Biceek
Biceek is an IoT app that helps cyclists quickly locate their bikes and find secure parking spaces. A transmitter attached to the bike triggers sound and light signals on demand, saving time-consuming searches.
The project was developed as part of my Media & Interaction Design degree in collaboration with another student – from conception to Angular demo, validated by eye-tracking usability tests. Four years later, I evaluated the ideal process and iterated the UI.
Timeline
2020 – 4 months
Services
User Research, Mobile App Design, Usability Testing, Frontend Development
Problem statement
A cyclist wants to find their bike quickly among many others. At the same time, they often search in vain for a safe place to park their bike. How can the app interact with the device to offer a real advantage in these situations?
User Research
Analysis of context of use with interviews, user shadowing, and questionnaires
We started with three methods from user-centred design to understand the context and potential users. Personal interviews and user shadowing at public bicycle parking facilities provided qualitative data, while a questionnaire via Google Forms provided additional quantitative data. Three personas were derived from the results.
Hindsight in 2024
Focus on qualitative methods such as interviews with cyclists using a Likert scale
More input from people outside the project
Use personas for further decisions
Ideation & Testing
From sketches to wireframing
The necessary steps were recorded in a flowchart in the app. Initial concrete features were then sketched using the ‘Crazy 8’ method and finally translated into wireframes.
Testing
Eye tracking and thinking aloud with real participants in the usability lab
The wireframes were examined in the usability lab using eye tracking. Heat maps and gaze plots showed a person's eye movement after 30 seconds per screen. Test subjects then tested a low-fidelity click dummy with six tasks using think-aloud protocol. The results were satisfactory and led to layout optimisations.

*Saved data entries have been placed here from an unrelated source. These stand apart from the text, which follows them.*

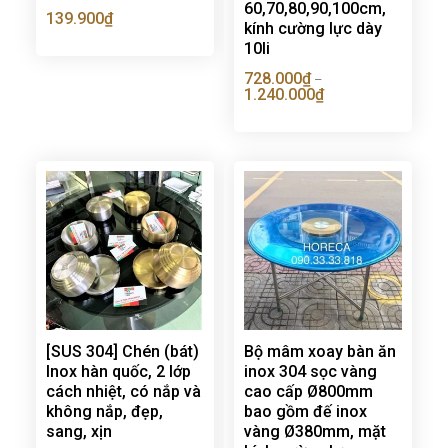
60,70,80,90,100cm,
139.900
₫
kính cường lực dày
10li
728.000
₫
–
1.240.000
₫
[SUS 304] Chén (bát)
Bộ mâm xoay bàn ăn
Inox hàn quốc, 2 lớp
inox 304 sọc vàng
cách nhiệt, có nắp và
cao cấp Ø800mm
không nắp, đẹp,
bao gồm đế inox
sang, xịn
vàng Ø380mm, mặt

The biggest problem with the click dummy was vertical tab navigation. The testers ignored it completely. In the high-fidelity prototype, the view was replaced with classic tabs.
Hindsight in 2024
Artificial test environment in the laboratory may distort results, as eye tracking was performed from app to desktop
Test more user flows in Clickdummy for valuable quantitative insights (e.g. simulate outdoor test with bicycle)
UI-Design
Minimal style guide for consistent UI design
A minimal style guide with typography, colour palette, logo and animation was created. Using these specifications, a prototype was developed in Adobe XD, which served as the basis for further technical implementation.
Hindsight in 2024
Colors do not meet WCAG
Documentation of components would be helpful for a consistent UI
Development
Connection of microcontroller and Firebase in high-fidelity demo
The demo was developed using Angular and Ionic. In the backend, Firebase managed the data on parking spaces and users. The app communicated with the SP32 microcontroller via Bluetooth to trigger an audible signal or LED strip.
Casing made by 3D printer
The casing was modelled in Fusion 360 and manufactured using a 3D printer. It contains the microcontroller, LED strips and battery.
Project submission in March 2020
The project was completed at the end of my third semester in B.A. Media & Interaction Design and successfully presented as a demo. (Grade 1.0)
Redesign
UI Design 2.0 after 4 years
Biceek was the first project in which I was able to go through the entire design process from start to finish. Even though the process is rarely so linear in everyday working life, it was a valuable exercise.
In addition to reflecting on the process, I updated the UI and placed greater focus on the map view with the device's trigger interaction.